Monday, July 07, 2014

Alain Badiou, a Twit

This isn't fair to anyone, not Alain Badiou and not Laura Carter, but since I just realized that the latter has a Twitter feed, something must be done. Here are four recent tweets out of Atlanta:

Now, as I react to this, keep in mind that I am a great admirer of Laura's poetry and, in fact, of her poetics. (Though it's been too long since I've engaged with her work.) What I want to say, in effect, is that Badiou, even in Laura's reading of him, doesn't understand Laura's poetry. Or something like that.

My response consists of four pangrammatical correctives. First, poetry is obviously the guardian not of decency but indecency in speech. Second, the heart of a poem is not ontological but ethnopathic, it's about people not things, passions not reasons, and what is affirmed is not "not set out" as an object but not set out as a subject. ("Set out" may be the wrong phrase. "Put down" may be better. The heart of the poem is to set down the emotion on the page, not to put down the subject.) Third, (as I said to Laura almost ten years ago, in my fourth post to this blog) a poem is a positive machinery, just like philosophy. It does something, though they do different things. A poem utters not being but becoming at the point where the subject appears. Fourth, as in philosophy, the "correct method" in poetry is to say only what it is possible to say. It's just that poetry says it about different subjects.

James Baldwin once said that white people are protected from an understanding of jazz by their sentimentality. The point of my corrective of Badiou is to show that philosophy about poetry is often too much in awe of its object to really understand it. We must prevent the sentimentality of philosophers from making nonsense of poetry.


Andrew Shields said...

Lately, I've been pondering the scandalous quality of great literature. Perhaps that's something like your "indecency." It's no surprise that great novels used to end up in court! But even those that didn't would have caused scandals if people had known how to read them, with Austen being the most vivid example of that. She managed to make herself look harmless while utterly exposing "polite" society's foundation in cruelty (of a wide variety of kinds).

Thomas said...

Yes, it's my view that art must be a "proximate occasion" of scandal.
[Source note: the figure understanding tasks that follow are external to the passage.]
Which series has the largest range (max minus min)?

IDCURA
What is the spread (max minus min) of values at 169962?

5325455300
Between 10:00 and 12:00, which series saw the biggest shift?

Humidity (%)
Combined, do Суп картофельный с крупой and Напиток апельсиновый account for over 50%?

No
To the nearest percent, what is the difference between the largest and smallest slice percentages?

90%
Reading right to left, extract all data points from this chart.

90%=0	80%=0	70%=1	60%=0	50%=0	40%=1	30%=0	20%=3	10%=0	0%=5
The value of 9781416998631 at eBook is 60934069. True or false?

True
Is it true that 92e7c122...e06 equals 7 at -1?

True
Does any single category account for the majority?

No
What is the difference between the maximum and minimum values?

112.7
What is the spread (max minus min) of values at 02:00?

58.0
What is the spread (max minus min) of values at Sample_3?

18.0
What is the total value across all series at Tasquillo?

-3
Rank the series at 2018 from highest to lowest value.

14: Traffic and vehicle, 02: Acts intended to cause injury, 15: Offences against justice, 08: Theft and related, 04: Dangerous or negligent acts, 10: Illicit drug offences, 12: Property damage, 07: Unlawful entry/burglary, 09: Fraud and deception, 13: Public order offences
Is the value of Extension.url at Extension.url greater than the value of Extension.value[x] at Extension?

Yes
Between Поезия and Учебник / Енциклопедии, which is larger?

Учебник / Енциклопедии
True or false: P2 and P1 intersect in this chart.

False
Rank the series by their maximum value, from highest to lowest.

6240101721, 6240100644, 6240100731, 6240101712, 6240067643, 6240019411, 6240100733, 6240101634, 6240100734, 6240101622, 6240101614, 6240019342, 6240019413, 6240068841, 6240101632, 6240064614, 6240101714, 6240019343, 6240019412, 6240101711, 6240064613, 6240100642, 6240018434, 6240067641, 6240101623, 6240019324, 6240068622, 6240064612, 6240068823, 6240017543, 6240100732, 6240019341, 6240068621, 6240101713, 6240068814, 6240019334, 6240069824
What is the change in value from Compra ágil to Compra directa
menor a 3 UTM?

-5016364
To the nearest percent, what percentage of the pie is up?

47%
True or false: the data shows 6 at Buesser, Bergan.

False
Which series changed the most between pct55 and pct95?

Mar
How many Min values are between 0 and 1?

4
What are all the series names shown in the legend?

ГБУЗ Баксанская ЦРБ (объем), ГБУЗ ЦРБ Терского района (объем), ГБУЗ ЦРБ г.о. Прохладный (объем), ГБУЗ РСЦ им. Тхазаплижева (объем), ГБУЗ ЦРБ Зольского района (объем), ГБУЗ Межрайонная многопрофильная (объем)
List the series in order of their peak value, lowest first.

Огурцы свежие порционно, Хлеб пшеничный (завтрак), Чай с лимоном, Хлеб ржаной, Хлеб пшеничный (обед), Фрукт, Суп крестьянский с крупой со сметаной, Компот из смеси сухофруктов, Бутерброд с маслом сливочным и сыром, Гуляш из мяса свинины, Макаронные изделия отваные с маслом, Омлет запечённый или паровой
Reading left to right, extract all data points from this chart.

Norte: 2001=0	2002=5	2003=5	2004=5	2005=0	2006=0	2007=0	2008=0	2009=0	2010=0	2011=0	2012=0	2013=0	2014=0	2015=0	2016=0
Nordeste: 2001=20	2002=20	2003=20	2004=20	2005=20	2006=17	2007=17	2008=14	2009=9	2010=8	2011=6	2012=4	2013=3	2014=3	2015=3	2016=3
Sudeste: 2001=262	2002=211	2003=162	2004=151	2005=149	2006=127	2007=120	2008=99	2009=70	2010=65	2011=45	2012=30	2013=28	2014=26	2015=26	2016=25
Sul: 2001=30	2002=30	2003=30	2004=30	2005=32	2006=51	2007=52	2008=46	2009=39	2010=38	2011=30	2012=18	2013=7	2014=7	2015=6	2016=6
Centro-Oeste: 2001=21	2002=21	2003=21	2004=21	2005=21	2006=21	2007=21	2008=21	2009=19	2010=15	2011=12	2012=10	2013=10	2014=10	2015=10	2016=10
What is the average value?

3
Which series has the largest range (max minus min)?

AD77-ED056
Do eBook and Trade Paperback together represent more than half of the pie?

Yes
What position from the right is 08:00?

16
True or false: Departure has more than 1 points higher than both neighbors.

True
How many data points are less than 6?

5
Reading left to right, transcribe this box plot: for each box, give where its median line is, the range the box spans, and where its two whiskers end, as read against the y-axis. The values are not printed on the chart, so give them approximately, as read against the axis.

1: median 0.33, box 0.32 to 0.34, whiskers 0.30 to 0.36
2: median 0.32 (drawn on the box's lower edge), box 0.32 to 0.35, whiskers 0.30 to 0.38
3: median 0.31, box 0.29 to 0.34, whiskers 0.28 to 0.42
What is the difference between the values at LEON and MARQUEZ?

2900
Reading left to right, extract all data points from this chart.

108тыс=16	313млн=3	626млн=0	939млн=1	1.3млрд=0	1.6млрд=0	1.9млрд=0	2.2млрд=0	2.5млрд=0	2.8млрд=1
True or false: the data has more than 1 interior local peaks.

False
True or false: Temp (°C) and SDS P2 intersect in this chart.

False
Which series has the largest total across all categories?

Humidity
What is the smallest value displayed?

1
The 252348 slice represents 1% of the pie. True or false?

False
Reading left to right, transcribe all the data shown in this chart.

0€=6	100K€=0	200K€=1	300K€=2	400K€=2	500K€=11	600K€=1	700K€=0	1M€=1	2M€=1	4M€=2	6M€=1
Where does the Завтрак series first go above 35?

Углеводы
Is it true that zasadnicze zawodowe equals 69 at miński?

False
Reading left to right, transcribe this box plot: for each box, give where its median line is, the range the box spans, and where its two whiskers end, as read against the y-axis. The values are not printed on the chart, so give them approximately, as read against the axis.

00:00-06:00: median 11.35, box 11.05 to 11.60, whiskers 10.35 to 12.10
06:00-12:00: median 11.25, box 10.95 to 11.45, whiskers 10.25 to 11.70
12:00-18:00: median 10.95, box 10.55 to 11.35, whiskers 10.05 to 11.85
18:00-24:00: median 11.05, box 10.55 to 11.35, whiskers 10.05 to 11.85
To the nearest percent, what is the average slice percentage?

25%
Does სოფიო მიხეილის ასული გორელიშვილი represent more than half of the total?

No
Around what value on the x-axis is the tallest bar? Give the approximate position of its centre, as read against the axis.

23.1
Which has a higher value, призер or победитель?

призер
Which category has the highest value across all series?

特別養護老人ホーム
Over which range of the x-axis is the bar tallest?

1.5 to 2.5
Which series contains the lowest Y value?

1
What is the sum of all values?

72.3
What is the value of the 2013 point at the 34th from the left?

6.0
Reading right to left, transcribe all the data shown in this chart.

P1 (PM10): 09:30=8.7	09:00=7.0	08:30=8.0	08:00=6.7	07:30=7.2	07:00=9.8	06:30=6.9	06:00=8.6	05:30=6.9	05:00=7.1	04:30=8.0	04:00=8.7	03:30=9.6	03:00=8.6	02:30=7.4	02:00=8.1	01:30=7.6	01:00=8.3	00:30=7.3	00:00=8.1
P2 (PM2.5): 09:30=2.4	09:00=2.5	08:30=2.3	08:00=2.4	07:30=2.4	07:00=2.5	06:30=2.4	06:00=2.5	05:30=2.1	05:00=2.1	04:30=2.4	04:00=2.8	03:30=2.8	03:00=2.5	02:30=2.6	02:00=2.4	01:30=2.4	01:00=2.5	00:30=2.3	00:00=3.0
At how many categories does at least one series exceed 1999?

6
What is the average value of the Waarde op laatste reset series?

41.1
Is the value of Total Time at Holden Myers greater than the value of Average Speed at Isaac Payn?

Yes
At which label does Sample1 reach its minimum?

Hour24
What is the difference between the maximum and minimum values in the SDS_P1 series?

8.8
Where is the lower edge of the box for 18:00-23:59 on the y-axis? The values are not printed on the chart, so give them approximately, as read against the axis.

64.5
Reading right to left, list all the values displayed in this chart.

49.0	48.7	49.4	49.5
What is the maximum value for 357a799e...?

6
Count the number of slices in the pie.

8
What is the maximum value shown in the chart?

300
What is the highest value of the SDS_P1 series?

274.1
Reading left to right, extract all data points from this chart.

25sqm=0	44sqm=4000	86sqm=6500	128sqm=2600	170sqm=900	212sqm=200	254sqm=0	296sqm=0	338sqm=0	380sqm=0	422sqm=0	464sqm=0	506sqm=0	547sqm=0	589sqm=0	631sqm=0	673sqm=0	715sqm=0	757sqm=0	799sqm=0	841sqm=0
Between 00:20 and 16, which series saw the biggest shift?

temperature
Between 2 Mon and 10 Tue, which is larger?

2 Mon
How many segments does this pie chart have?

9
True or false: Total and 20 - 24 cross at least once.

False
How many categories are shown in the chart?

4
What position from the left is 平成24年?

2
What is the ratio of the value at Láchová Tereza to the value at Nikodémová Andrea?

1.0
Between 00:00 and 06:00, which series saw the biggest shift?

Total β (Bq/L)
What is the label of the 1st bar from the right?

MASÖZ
You're right about Austen. Literature must describe social life in way such a way that our judgments are informed by our interpretations. The reader must always be sufficiently implicated in the imagery not to raise the alarm. Literature brings us into the proximity of the scandal, but leaves the actual corruption of our values to ourselves.

A trivial example: I'm reading Voltaire's Candide. There's some perfectly filthy innuendo in the first chapter. But you'd have to expose your own lack of innocence to take offense.